As mudanças devem incluir propostas polêmicas para flexibilizar o restritivo mercado de trabalho italiano, bem como a burocracia que vem estrangulando os negócios no país por décadas.

Monti vai enfrentar imediatamente pressões por parte de algumas forças do partido conservador de Berlusconi, e também do separatista Partido da Liga do Norte. A questão é como ele decidirá distribuir os assentos em seu governo, de modo que haja espaço suficiente para que a maior parte das facções e partidos políticos sejam representados.

Umberto Bossi, chefe da Liga do Norte, reiterou ontem que seu partido não vai dar apoio imediato a um possível governo liderado por Monti. "Por enquanto, dizemos não", afirmou. E acrescentou que o partido votará no Parlamento de acordo com o apoio dado ao governo liderado por Monti.

Angelino Alfano, secretário do partido de Berlusconi, disse a um programa de entrevistas no domingo que daria suporte condicional a um governo de emergência, a fim de puxar a Itália para fora da crise da dívida da zona do euro.

A duração do possível mandato de Monti depende de quão rápido ele conseguirá fazer a economia italiana se recuperar. Alfano ressaltou que seu partido vai pressionar por eleições "assim que o programa (do governo de emergência) se concretizar".

Os italianos lotaram as ruas do centro de Roma no sábado, assobiando, gritando e vaiando Berlusconi, o primeiro-ministro de 75 anos, enquanto sua comitiva rumava ao Palazzo del Quirinale para entregar sua renúncia ao presidente Napolitano. A manifestação de desprezo coletivo foi um adeus melancólico para a carreira política de 17 anos de um homem que há muito se orgulhava de sua capacidade de fazer os italianos rirem. "Estou muito chateado", teria dito Berlusconi a um assessor, segundo a agência de noticias italiana Ansa.

Para o novo primeiro-ministro Monti, velocidade será crucial. Nos últimos meses, os investidores vem abandonando os títulos da dívida italiana. Agora, os mercados globais estão procurando por sinais de que um novo governo conseguirá resolver os problemas-chave da economia italiana: mercado de trabalho restrito e a burocracia que atravanca os negócios; um sistema previdenciário que pesa sobre as finanças nacionais, e uma vasta e disseminada evasão fiscal.

Monti, que tem trabalhado como professor de economia há vários anos, tem o apoio de deputados de várias vertentes políticas - inclusive de alguns do partido de Berlusconi.

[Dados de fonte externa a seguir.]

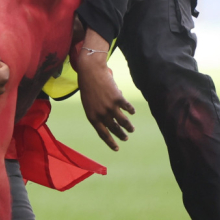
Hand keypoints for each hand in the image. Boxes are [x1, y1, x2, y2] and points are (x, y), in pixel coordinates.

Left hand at [73, 31, 134, 150]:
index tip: (117, 148)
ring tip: (132, 129)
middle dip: (121, 135)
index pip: (102, 133)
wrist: (90, 72)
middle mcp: (101, 113)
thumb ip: (98, 111)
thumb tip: (110, 117)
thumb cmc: (87, 86)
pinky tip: (132, 112)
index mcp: (92, 116)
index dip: (110, 142)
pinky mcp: (118, 98)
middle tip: (126, 138)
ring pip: (123, 121)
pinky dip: (130, 111)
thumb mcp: (89, 102)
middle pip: (114, 129)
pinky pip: (127, 108)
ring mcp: (110, 106)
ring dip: (128, 127)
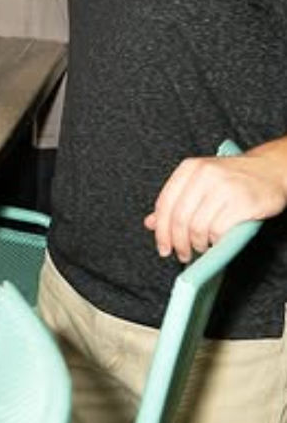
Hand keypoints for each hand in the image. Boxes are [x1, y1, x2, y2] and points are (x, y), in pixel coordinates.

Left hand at [145, 149, 286, 261]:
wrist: (270, 169)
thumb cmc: (234, 178)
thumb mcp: (201, 181)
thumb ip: (177, 201)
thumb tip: (151, 223)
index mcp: (189, 168)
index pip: (165, 203)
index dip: (161, 230)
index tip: (163, 247)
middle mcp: (204, 175)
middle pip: (180, 218)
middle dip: (178, 242)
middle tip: (181, 254)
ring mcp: (224, 188)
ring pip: (198, 227)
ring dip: (197, 244)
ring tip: (201, 248)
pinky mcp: (242, 202)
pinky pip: (219, 230)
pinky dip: (215, 242)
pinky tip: (217, 242)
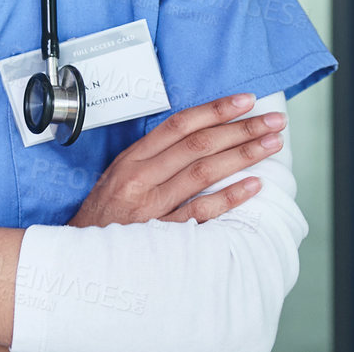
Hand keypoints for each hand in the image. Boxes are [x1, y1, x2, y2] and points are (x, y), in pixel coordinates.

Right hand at [67, 93, 284, 227]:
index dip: (214, 110)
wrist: (81, 254)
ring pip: (203, 172)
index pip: (179, 125)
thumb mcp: (120, 176)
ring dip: (241, 156)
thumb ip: (154, 159)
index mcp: (132, 158)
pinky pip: (200, 212)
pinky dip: (229, 198)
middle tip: (272, 121)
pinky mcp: (161, 232)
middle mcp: (141, 177)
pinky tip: (254, 186)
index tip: (245, 100)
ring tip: (270, 145)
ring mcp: (152, 205)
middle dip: (240, 129)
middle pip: (198, 145)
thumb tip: (199, 139)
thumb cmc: (105, 215)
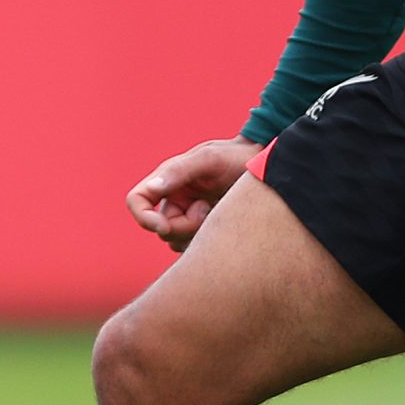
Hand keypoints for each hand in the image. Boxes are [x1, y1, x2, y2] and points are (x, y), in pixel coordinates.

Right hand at [126, 137, 261, 251]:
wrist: (266, 168)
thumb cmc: (237, 156)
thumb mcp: (210, 159)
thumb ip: (179, 171)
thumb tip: (153, 188)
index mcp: (168, 180)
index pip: (138, 201)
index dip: (143, 217)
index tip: (164, 227)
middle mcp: (175, 199)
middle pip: (162, 229)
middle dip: (183, 227)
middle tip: (208, 211)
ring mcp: (190, 216)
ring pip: (177, 242)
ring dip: (197, 235)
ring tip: (219, 214)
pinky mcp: (206, 230)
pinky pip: (195, 248)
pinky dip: (208, 242)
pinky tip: (224, 225)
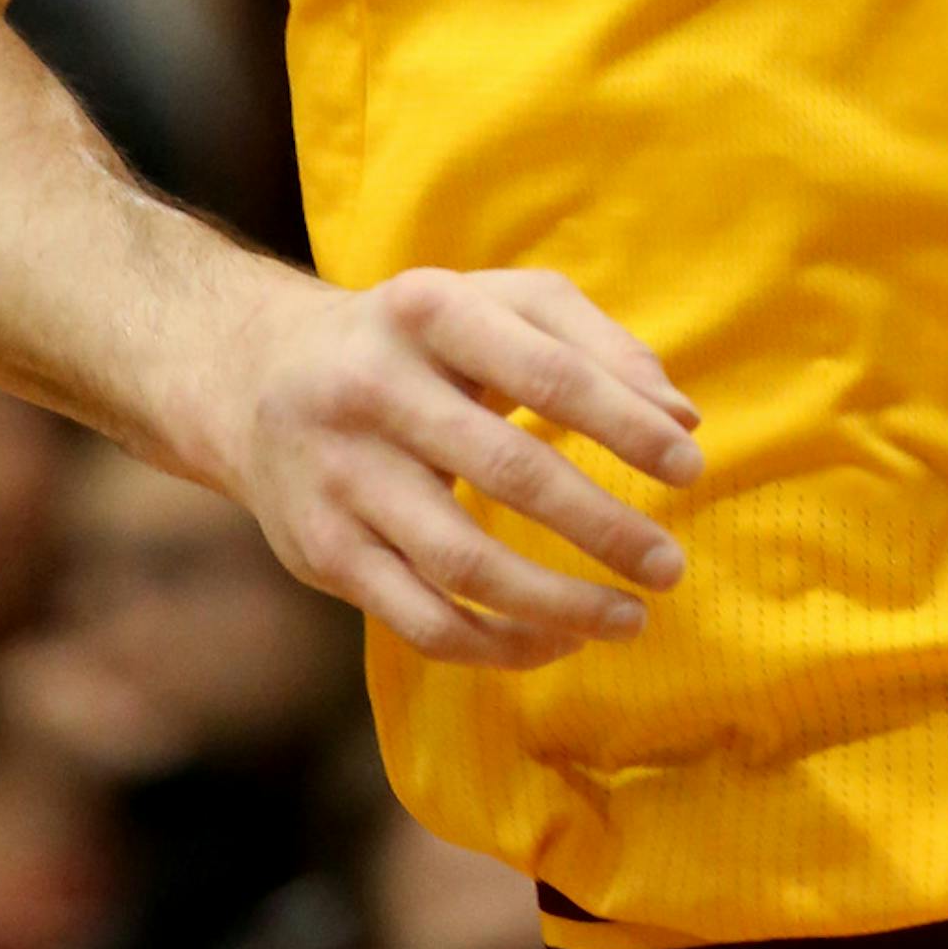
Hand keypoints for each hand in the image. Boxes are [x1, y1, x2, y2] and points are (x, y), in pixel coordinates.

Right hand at [225, 264, 701, 667]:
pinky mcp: (322, 553)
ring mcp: (341, 477)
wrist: (257, 379)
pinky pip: (420, 620)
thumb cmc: (420, 340)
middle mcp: (373, 389)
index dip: (625, 424)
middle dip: (603, 527)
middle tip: (671, 566)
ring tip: (632, 620)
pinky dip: (498, 645)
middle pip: (510, 472)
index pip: (547, 371)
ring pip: (463, 564)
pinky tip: (557, 640)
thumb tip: (683, 421)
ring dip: (559, 604)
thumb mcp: (497, 303)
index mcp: (428, 309)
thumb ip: (596, 344)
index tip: (691, 468)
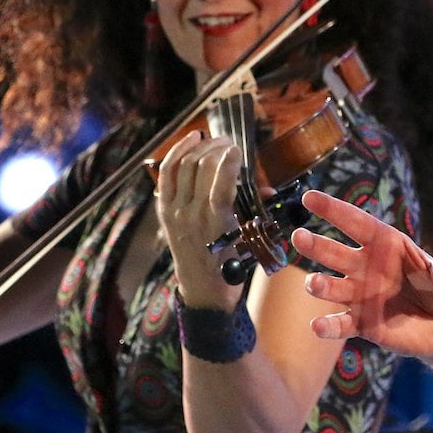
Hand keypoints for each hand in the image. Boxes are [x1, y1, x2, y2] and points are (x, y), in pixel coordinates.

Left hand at [154, 130, 244, 310]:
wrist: (204, 292)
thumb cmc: (231, 268)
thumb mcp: (248, 240)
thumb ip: (255, 210)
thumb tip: (268, 189)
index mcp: (215, 222)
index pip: (221, 180)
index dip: (231, 158)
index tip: (240, 150)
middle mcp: (191, 214)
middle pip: (201, 166)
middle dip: (217, 148)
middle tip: (229, 144)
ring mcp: (175, 211)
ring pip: (183, 165)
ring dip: (199, 147)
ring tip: (213, 140)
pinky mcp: (164, 211)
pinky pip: (166, 174)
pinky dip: (176, 153)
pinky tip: (190, 141)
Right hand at [289, 187, 432, 359]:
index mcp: (385, 244)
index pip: (355, 222)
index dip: (332, 209)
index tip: (309, 196)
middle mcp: (365, 266)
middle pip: (335, 252)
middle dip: (316, 245)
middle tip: (298, 236)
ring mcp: (360, 295)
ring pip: (333, 286)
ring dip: (320, 285)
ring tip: (312, 284)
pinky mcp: (362, 323)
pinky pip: (341, 323)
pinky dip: (328, 325)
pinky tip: (318, 326)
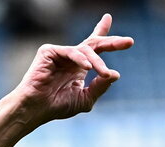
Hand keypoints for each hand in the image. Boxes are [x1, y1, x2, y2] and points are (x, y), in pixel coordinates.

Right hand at [13, 13, 133, 126]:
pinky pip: (71, 52)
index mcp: (77, 66)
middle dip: (112, 42)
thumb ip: (100, 87)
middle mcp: (70, 57)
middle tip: (129, 42)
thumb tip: (116, 74)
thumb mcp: (84, 99)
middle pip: (94, 43)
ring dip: (98, 62)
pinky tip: (88, 68)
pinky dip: (81, 60)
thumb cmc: (56, 106)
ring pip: (86, 51)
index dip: (102, 32)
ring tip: (105, 73)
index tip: (108, 18)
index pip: (92, 47)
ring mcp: (59, 53)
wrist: (36, 109)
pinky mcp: (49, 51)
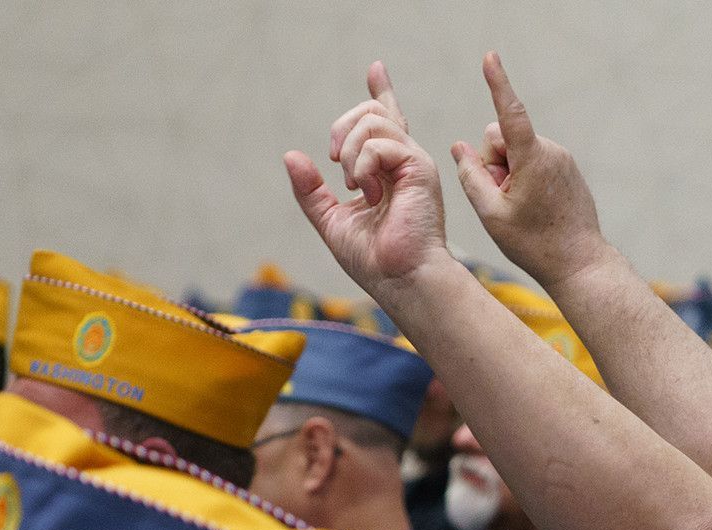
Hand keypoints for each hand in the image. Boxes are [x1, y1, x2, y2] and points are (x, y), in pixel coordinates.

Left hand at [286, 62, 453, 297]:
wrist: (401, 280)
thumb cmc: (375, 260)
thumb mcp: (331, 220)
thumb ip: (312, 191)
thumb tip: (291, 156)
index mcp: (387, 172)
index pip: (386, 121)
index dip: (381, 92)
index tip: (376, 68)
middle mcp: (403, 162)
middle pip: (372, 112)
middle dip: (342, 127)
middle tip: (335, 163)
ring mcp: (414, 163)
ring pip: (373, 121)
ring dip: (350, 151)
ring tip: (354, 185)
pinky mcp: (420, 168)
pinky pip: (380, 142)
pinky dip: (362, 164)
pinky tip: (367, 192)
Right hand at [451, 52, 612, 288]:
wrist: (579, 263)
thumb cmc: (534, 243)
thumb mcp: (491, 213)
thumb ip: (470, 175)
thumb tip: (460, 147)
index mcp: (532, 158)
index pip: (508, 113)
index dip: (497, 83)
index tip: (490, 57)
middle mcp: (551, 151)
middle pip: (502, 139)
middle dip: (493, 162)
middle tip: (503, 200)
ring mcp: (562, 159)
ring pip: (516, 151)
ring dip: (509, 173)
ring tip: (521, 208)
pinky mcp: (567, 168)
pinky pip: (533, 161)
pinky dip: (524, 177)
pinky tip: (534, 207)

Gianni Alemanno, prefeito de Roma, é um deles. Ele disse, no sábado, que o partido apoiaria um governo interino liderado por Monti - mas apenas enquanto necessário para implantação de mudanças na economia.

As eleições italianas não estão previstas antes da primavera de 2013, portanto um governo interino teria que durar até lá. No entanto, muitos dos aliados de Berlusconi gostariam de uma eleição nacional antes.

Ontem, Berlusconi prometeu permanecer na cena política, e o fez ao estilo que o tornou famoso: uma mensagem transmitida pelas principais redes de televisão da Itália. "A Itália é um país que eu amo", disse Berlusconi, minutos antes de Monti fazer seu próprio discurso. "Para todos aqueles que celebraram minha partida, agora eu digo que vou dobrar meu esforço para tornar a Itália um lugar melhor".

Berlusconi afirmou que ele e seu partido vão apoiar Monti, desde que seu governo seja interino, composto por especialistas e não uma administração com ambições políticas.